Copying global on-device pointer address back and

I created a buffer on the OpenCL device (a GPU), and from the host I need to know the global on-device pointer address so that I can put that on-device address in another buffer so that the kernel can then read from that buffer that contains the address of the first buffer so that then it can access the contents of that buffer.

If that's confusing here's what I'm trying to do: I create a generic floats-containing buffer representing a 2D image, then from the host I create a todo list of all the things my kernel needs to draw, which lines, which circles, which images... So from that list the kernel has to know where to find that image, but the reference to that image cannot be passed as a kernel argument, because that kernel might draw no image, or a thousand different images, all depending on what the list says, so it has to be referenced in that buffer that serves as a todo list for my kernel.
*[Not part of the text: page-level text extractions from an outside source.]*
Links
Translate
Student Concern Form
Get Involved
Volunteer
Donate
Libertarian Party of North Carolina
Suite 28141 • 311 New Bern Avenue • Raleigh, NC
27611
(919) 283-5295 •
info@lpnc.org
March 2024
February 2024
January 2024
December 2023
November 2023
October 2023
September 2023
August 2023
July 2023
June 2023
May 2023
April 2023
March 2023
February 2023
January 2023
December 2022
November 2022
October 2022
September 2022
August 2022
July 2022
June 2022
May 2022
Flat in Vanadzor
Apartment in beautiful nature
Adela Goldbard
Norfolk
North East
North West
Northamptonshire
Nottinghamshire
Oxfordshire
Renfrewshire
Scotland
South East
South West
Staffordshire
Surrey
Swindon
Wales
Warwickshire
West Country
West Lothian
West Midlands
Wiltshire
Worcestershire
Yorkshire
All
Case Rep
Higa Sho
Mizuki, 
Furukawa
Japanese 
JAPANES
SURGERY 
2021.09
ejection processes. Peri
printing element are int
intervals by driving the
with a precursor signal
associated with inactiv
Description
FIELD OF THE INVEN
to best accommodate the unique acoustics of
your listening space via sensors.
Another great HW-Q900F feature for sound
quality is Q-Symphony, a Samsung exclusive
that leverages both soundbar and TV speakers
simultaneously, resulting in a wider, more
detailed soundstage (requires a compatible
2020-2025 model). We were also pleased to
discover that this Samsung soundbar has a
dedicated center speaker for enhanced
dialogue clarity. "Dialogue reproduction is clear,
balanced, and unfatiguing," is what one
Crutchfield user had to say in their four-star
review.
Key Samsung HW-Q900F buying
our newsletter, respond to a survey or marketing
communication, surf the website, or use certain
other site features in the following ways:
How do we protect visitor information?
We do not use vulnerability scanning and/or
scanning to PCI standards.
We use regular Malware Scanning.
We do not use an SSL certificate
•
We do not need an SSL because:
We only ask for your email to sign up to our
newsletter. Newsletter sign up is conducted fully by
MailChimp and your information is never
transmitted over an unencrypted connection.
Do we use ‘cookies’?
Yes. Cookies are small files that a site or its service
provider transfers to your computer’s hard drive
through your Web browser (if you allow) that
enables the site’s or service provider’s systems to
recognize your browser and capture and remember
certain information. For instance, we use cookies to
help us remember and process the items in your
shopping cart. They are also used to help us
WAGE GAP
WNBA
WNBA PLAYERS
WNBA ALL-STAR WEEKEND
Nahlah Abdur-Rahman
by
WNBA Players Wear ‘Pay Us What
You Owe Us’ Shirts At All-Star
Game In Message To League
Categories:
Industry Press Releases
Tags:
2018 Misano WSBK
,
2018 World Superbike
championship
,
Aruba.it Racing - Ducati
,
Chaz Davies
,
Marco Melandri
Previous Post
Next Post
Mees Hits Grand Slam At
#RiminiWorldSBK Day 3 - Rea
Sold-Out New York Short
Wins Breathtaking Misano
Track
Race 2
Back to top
The awkward way I've done it so far:

To do so I tried making a function that calls a kernel after the creation of the image buffer that gets the buffer and returns the global on-device address as a ulong in another buffer, then the host stores that value in a 64-bit integer, like this:

uint64_t get_clmem_device_address(clctx_t *clctx, cl_mem buf)
{
    const char kernel_source[] =
"kernel void get_global_ptr_address(global void *ptr, global ulong *devaddr)        \n"
"{                                          \n"
"   *devaddr = (ulong) ptr;                             \n"
"}                                          \n";

    int32_t i;
    cl_int ret;
    static int init=1;
    static cl_program program;
    static cl_kernel kernel;
    size_t global_work_size[1];
    static cl_mem ret_buffer;
    uint64_t devaddr;

    if (init)
    {
        init=0;
        ret = build_cl_program(clctx, &program, kernel_source);
        ret = create_cl_kernel(clctx, program, &kernel, "get_global_ptr_address");
        ret_buffer = clCreateBuffer(clctx->context, CL_MEM_WRITE_ONLY, 1*sizeof(uint64_t), NULL, &ret);
    }
    if (kernel==NULL)
        return ;

    // Run the kernel
    ret = clSetKernelArg(kernel, 0, sizeof(cl_mem), &buf);
    ret = clSetKernelArg(kernel, 1, sizeof(cl_mem), &ret_buffer);

    global_work_size[0] = 1;
    ret = clEnqueueNDRangeKernel(clctx->command_queue, kernel, 1, NULL, global_work_size, NULL, 0, NULL, NULL);         // enqueue the kernel
    ret = clEnqueueReadBuffer(clctx->command_queue, ret_buffer, CL_FALSE, 0, 1*sizeof(uint64_t), &devaddr, 0, NULL, NULL);      // copy the value
    ret = clFlush(clctx->command_queue);
    clFinish(clctx->command_queue);

    return devaddr;
}

Apparently this works (it does return a number, although it's hard to know if it's correct), but then I put this devaddr (a 64-bit integer on the host) in the todo list buffer that the kernel uses to know what to do, and then if necessary (according to the list) the kernel calls the function below, le here being a pointer to the relevant entry in the todo list, and the 64-bit address being the first element:

float4 blit_sprite(global uint *le, float4 pv)
{
    const int2 p = (int2) (get_global_id(0), get_global_id(1));
    ulong devaddr;
    global float4 *im;
    int2 im_dim;

    devaddr = ((global ulong *) le)[0];     // global address for the start of the image as a ulong
    im_dim.x = le[2];
    im_dim.y = le[3];

    im = (global float4 *) devaddr;     // ulong is turned into a proper global pointer

    if (p.x < im_dim.x)
        if (p.y < im_dim.y)
            pv += im[p.y * im_dim.x + p.x];     // this gives me a CL_OUT_OF_RESOURCES error, even when changing it to im[0]

    return pv;
}

~~but big surprise this doesn't work, it gives me a CL_OUT_OF_RESOURCES error, which I assume means my im pointer isn't valid.~~ Actually it works, it didn't work when I used two different contexts. But it's still pretty unwieldy.

Is there a less weird way to do what I want to do?

OpenCL standard doesn't guarantee that memory objects will not be physically reallocated between kernel calls. So, original Device-side address is valid only within single kernel NDRange. That's one of the reasons why OpenCL memory objects are represented on Host side as transparent structure pointers.

Though, you can save offset to memory object's first byte in 1st kernel and pass it to 2nd kernel. Every time you launch your kernel, you will obtain actual Device-side address within your kernel & increment it by saved shift value. That would be perfectly "legal".